See my pics and photos in the post above this and also
18th century Chalcedony set also here (think this is from the Corning)
https://www.flickr.com/photos/unforth/3276849897/and here another that shows the transparency a little better.
https://www.flickr.com/photos/unforth/3276849673/in/photostream/edited to add -
oh the irony, oh the ignominy
This link states that Chalcedony was opaque glass ....

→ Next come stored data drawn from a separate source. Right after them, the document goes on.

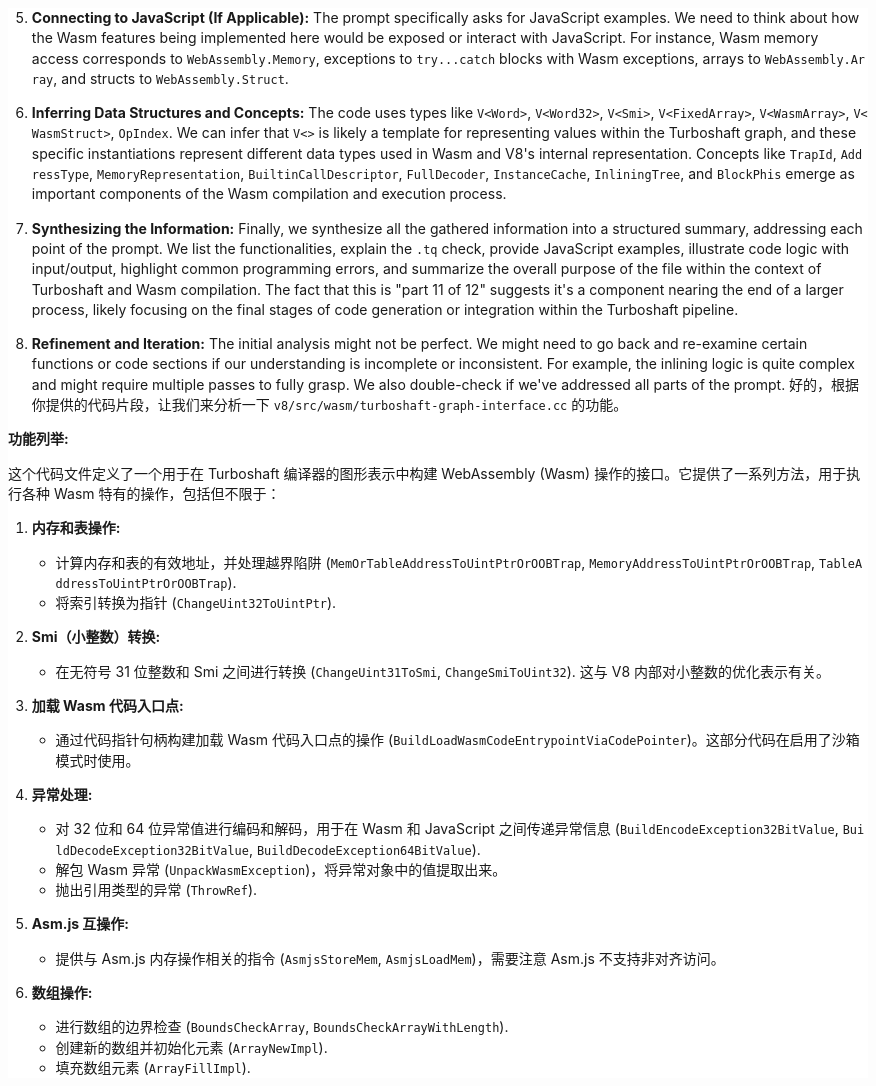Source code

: 5. **Connecting to JavaScript (If Applicable):**  The prompt specifically asks for JavaScript examples. We need to think about how the Wasm features being implemented here would be exposed or interact with JavaScript. For instance, Wasm memory access corresponds to `WebAssembly.Memory`, exceptions to `try...catch` blocks with Wasm exceptions, arrays to `WebAssembly.Array`, and structs to `WebAssembly.Struct`.

6. **Inferring Data Structures and Concepts:**  The code uses types like `V<Word>`, `V<Word32>`, `V<Smi>`, `V<FixedArray>`, `V<WasmArray>`, `V<WasmStruct>`, `OpIndex`. We can infer that `V<>` is likely a template for representing values within the Turboshaft graph, and these specific instantiations represent different data types used in Wasm and V8's internal representation. Concepts like `TrapId`, `AddressType`, `MemoryRepresentation`, `BuiltinCallDescriptor`, `FullDecoder`, `InstanceCache`, `InliningTree`, and `BlockPhis` emerge as important components of the Wasm compilation and execution process.

7. **Synthesizing the Information:** Finally, we synthesize all the gathered information into a structured summary, addressing each point of the prompt. We list the functionalities, explain the `.tq` check, provide JavaScript examples, illustrate code logic with input/output, highlight common programming errors, and summarize the overall purpose of the file within the context of Turboshaft and Wasm compilation. The fact that this is "part 11 of 12" suggests it's a component nearing the end of a larger process, likely focusing on the final stages of code generation or integration within the Turboshaft pipeline.

8. **Refinement and Iteration:**  The initial analysis might not be perfect. We might need to go back and re-examine certain functions or code sections if our understanding is incomplete or inconsistent. For example, the inlining logic is quite complex and might require multiple passes to fully grasp. We also double-check if we've addressed all parts of the prompt.
好的，根据你提供的代码片段，让我们来分析一下 `v8/src/wasm/turboshaft-graph-interface.cc` 的功能。

**功能列举:**

这个代码文件定义了一个用于在 Turboshaft 编译器的图形表示中构建 WebAssembly (Wasm) 操作的接口。它提供了一系列方法，用于执行各种 Wasm 特有的操作，包括但不限于：

1. **内存和表操作:**
   - 计算内存和表的有效地址，并处理越界陷阱 (`MemOrTableAddressToUintPtrOrOOBTrap`, `MemoryAddressToUintPtrOrOOBTrap`, `TableAddressToUintPtrOrOOBTrap`).
   - 将索引转换为指针 (`ChangeUint32ToUintPtr`).

2. **Smi（小整数）转换:**
   - 在无符号 31 位整数和 Smi 之间进行转换 (`ChangeUint31ToSmi`, `ChangeSmiToUint32`). 这与 V8 内部对小整数的优化表示有关。

3. **加载 Wasm 代码入口点:**
   -  通过代码指针句柄构建加载 Wasm 代码入口点的操作 (`BuildLoadWasmCodeEntrypointViaCodePointer`)。这部分代码在启用了沙箱模式时使用。

4. **异常处理:**
   - 对 32 位和 64 位异常值进行编码和解码，用于在 Wasm 和 JavaScript 之间传递异常信息 (`BuildEncodeException32BitValue`, `BuildDecodeException32BitValue`, `BuildDecodeException64BitValue`).
   - 解包 Wasm 异常 (`UnpackWasmException`)，将异常对象中的值提取出来。
   - 抛出引用类型的异常 (`ThrowRef`).

5. **Asm.js 互操作:**
   - 提供与 Asm.js 内存操作相关的指令 (`AsmjsStoreMem`, `AsmjsLoadMem`)，需要注意 Asm.js 不支持非对齐访问。

6. **数组操作:**
   - 进行数组的边界检查 (`BoundsCheckArray`, `BoundsCheckArrayWithLength`).
   - 创建新的数组并初始化元素 (`ArrayNewImpl`).
   - 填充数组元素 (`ArrayFillImpl`).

http://museovetro.visitmuve.it/en/il-museo/layout-and-collections/glass-18th-century/quote
'THE PLEASURE OF IMITATION: CHALCEDONY AND “LATTIMO” IN THE EIGHTEENTH AND NINETEENTH CENTURY Created so they looked like different materials, various kinds of ‘imitation’ glass were very appreciated in the eighteenth century. Examples include opaline glass, which looked like opal; opaque white glass, called “lattimo” (from the word for milk “latte”), which looked like porcelain and chalcedony, a variegated opaque glass with multicoloured veining, which looked like semi-precious stones such as banded agate, onyx, malachite and lapis lazuli. Known already in the Roman age, chalcedony glass appeared in Murano during the Renaissance; it was made by mixing the remains of white, coloured or opal glass and crystal and adding different mixtures of substances once fused (such as copper, silver, cobalt, etc.) which resulted in its multicoloured veining. At times, from the seventeenth century on, aventurine fragments were also added, resulting in further patches or streaks, for example in the two-handled eighteenth-century cup on display here. The “secret” of chalcedony was lost at the end of the century and it was not until the middle of the nineteenth century that it was revived; this was thanks to Lorenzo Radi who, in 1856, developed the same sixteenth-century composition, creating objects with simple, linear forms of the greatest effect owing to their vast chromatic range of the veining.'http://museovetro.visitmuve.it/en/il-museo/layout-and-collections/glass-18th-century/... But I'm telling you absolutely, that the photos I have uploaded are transparent glass. The only reason they appear opaque is because the light reflects off the glass in the photos. Close up, in person, you can see through them.
According to that link
' ... this was thanks to Lorenzo Radi who, in 1856, developed
the same sixteenth-century composition, creating objects with simple, linear forms of the greatest effect owing to their vast chromatic range of the veining.'
I'm busily trying to hunt down a definite Lorenzo Radi piece because the two pieces I have seen id'd as his (look thick and very opaque) don't appear to be the same composition or effect as those 18th century pieces I have linked to.